* _Problem_:
Having read the material, return every line of it exactly.

* _Exercise input_:
>>
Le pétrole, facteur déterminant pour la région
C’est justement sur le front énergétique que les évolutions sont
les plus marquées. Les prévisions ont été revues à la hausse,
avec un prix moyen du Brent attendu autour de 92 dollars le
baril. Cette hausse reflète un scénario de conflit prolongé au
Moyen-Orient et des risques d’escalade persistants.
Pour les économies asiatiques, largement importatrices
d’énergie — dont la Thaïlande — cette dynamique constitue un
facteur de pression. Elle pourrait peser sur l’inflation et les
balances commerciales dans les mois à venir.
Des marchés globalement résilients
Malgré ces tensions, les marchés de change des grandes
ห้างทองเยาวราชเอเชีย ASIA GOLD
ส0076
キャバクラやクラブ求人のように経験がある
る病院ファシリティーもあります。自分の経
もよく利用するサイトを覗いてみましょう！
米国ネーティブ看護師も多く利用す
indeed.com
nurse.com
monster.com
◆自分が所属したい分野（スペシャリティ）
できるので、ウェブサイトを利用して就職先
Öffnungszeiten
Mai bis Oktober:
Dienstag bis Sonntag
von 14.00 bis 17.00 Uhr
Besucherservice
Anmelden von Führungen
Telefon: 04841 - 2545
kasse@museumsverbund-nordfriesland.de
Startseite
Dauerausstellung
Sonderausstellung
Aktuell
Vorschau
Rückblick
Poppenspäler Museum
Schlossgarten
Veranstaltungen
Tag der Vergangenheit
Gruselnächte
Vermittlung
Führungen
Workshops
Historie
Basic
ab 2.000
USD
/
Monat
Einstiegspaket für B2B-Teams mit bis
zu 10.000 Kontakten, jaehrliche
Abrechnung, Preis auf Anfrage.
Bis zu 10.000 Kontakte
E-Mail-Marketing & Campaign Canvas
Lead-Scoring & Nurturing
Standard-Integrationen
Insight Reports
<<
* _Answer to the exercise_:
Le pétrole, facteur déterminant pour la région
C’est justement sur le front énergétique que les évolutions sont
les plus marquées. Les prévisions ont été revues à la hausse,
avec un prix moyen du Brent attendu autour de 92 dollars le
baril. Cette hausse reflète un scénario de conflit prolongé au
Moyen-Orient et des risques d’escalade persistants.
Pour les économies asiatiques, largement importatrices
d’énergie — dont la Thaïlande — cette dynamique constitue un
facteur de pression. Elle pourrait peser sur l’inflation et les
balances commerciales dans les mois à venir.
Des marchés globalement résilients
Malgré ces tensions, les marchés de change des grandes
ห้างทองเยาวราชเอเชีย ASIA GOLD
ส0076
キャバクラやクラブ求人のように経験がある
る病院ファシリティーもあります。自分の経
もよく利用するサイトを覗いてみましょう！
米国ネーティブ看護師も多く利用す
indeed.com
nurse.com
monster.com
◆自分が所属したい分野（スペシャリティ）
できるので、ウェブサイトを利用して就職先
Öffnungszeiten
Mai bis Oktober:
Dienstag bis Sonntag
von 14.00 bis 17.00 Uhr
Besucherservice
Anmelden von Führungen
Telefon: 04841 - 2545
kasse@museumsverbund-nordfriesland.de
Startseite
Dauerausstellung
Sonderausstellung
Aktuell
Vorschau
Rückblick
Poppenspäler Museum
Schlossgarten
Veranstaltungen
Tag der Vergangenheit
Gruselnächte
Vermittlung
Führungen
Workshops
Historie
Basic
ab 2.000
USD
/
Monat
Einstiegspaket für B2B-Teams mit bis
zu 10.000 Kontakten, jaehrliche
Abrechnung, Preis auf Anfrage.
Bis zu 10.000 Kontakte
E-Mail-Marketing & Campaign Canvas
Lead-Scoring & Nurturing
Standard-Integrationen
Insight Reports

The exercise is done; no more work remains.